_EXTRACTED TEXT_.
- - - - -

As activity hummed next door in 2020 testing for virus variants in the COVID-19 pandemic, a clinic was opening on the front lines of a battle against another dreaded C-word, granting hope both for beleaguered pet owners today and cancer patients – animal and human – in the future.

The Animal Cancer Care and Research Center (ACCRC) recently celebrated two years since its opening in Roanoke beside Virginia Tech’s Fralin Biomedical Research Institute (FBRI) in the Riverside Center for Research and Technology.

“Despite having opened during the pandemic, the veterinary clinical oncology service is exactly where we’d expected to be in regards to case load and clinical reputation,” said Margie Lee, interim director of the ACCRC. 

In 2021, the 18,680-square-foot center treated 2,188 dogs and 333 cats, all referred by veterinarians. There are currently 62 dogs enrolled in experimental clinical trials free of charge to the pet owner.

“We provided over $100,000 in financial assistance for the treatment of animals and received $250,000 in research grants,” said the cancer center’s administrator, Dan Vruink. “We have become a trusted partner for veterinarians in the region for veterinary oncologic advice.”

But it is cancer research that is drawing national attention to the Roanoke-based center.

“Our research program has already exceeded expectations,” Lee said. “We have dozens of cancer clinical trials for pets running ahead of schedule and through collaborations with the FBRI and College of Engineering we have custom built equipment for creating new ways for tumor ablation.”

The clinic, one of three hospitals within the Virginia-Maryland College of Veterinary Medicine, was recently featured in a Nature journal article linking the study and treatment of cancer in dogs to similar forms of the disease occurring in human patients.

While offering more traditional medical oncology such as chemotherapy and partnering with the Veterinary Teaching Hospital in Blacksburg for surgical options, the cancer center has established itself as the only site in the region offering radiation therapy for pets with cancer.

“At the ACCRC we are using high intensity focused ultrasound waves, or high frequency electrical fields to destroy cancerous tissues,” added Nikolas Dervisis, ACCRC veterinary medical oncologist. “These approaches open avenues for killing tumors on an outpatient basis, and study the effect of the tumor cell kill into mobilizing the patient's immune system against the cancer.”

Alaskan malamute, Balian, a patient at the Animal Cancer Care and Research Center in Roanoke, Virginia in the CT Scanner with Brittany Ciepluch, clinical assistant professor of surgical oncology in the Department of Small Animal Clinical Sciences and other technicians in the booth adjacent.

The centerpiece of this approach is a $3.23 million linear accelerator that meets specifications for human use but is employed solely for use in animals.

"This advanced technological system is specifically designed for tumor ablation. We are capable of treating cancerous tissues with radiation anywhere in the body with high precision and submillimeter accuracy,” said Ilektra Athanasiadi, ACCRC radiation oncologist.

- - - - -

Extracted page text

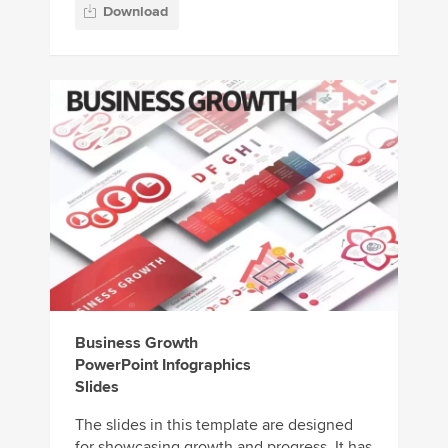
Download
Business Growth
PowerPoint Infographics
Slides
The slides in this template are designed
for showcasing growth and progress. It has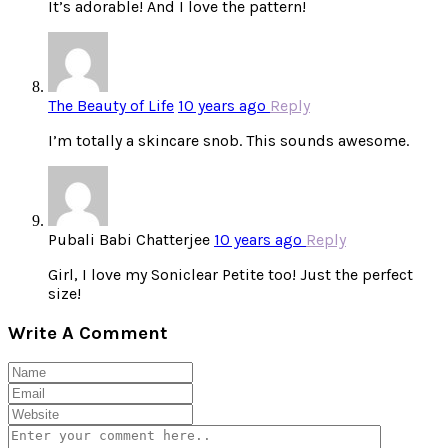
It’s adorable! And I love the pattern!
The Beauty of Life
10 years ago
Reply
I’m totally a skincare snob. This sounds awesome.
Pubali Babi Chatterjee
10 years ago
Reply
Girl, I love my Soniclear Petite too! Just the perfect
size!
Write A Comment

- - - - -

_REQUIRED WORK_.
a – In the article about the Roanoke animal cancer center, how many cats did the center treat in 2021?
b – Write the next part of the article about the Roanoke animal cancer center, picking up after its last sentence.

_ANSWERS PROVIDED_.
a – The center treated 333 cats in 2021.

b –
Going into a third year, Vruink’s expectations are simple: “More research, more cases, and more hope to families of pets with cancer.”

Of course, not every cancer case treated in companion animals results in a successful recovery, but the center offers hope to pet owners where there is often very little through traditional veterinary care.

Furthermore, research conducted on cancer in dogs and cats not only offers hope for better treatment of pets in the future, but people, also.

“Our researchers are already funded by the National Institutes of Health to develop preclinical data for how these treatments may work for humans,” Lee said. “We are very hopeful that these findings can translate to human medical trials.”

In the Nature article, veterinary oncologist Joanne Tuohy of VMCVM noted how the shared environment of human and canine patients is central to the translational cancer studies , while veterinary neurologist John Rossmeisl of VMCVM told Nature the “molecular, genetic, clinical similarities of canine and human brain tumors is pretty remarkable.”

Roanoke became a natural choice for the location of the ACCRC, Lee said, because “the population and location would support animal clinical trials with research collaborations among the medical researchers.” The center’s proximity to the FBRI is advantageous for research collaboration and for the sharing of some technical equipment.

Lee said the research that could benefit both animals and people and the close collaboration between various colleges and departments is important in bolstering Virginia Tech as a leader in One Health, connecting human, animal and environmental health.

“Translational research is when you can move research from the laboratory to the clinic and that includes cancer treatment as well as better cancer diagnostics,” Lee said. “For our purpose it includes collaborations with engineers, physicists, immunologists, physiologists, and medical specialists such as our veterinary oncologists to develop innovative and unique devices that can better target tumors.

“This approach to One Health is likely to position Virginia Tech as a leader in novel cancer treatments.”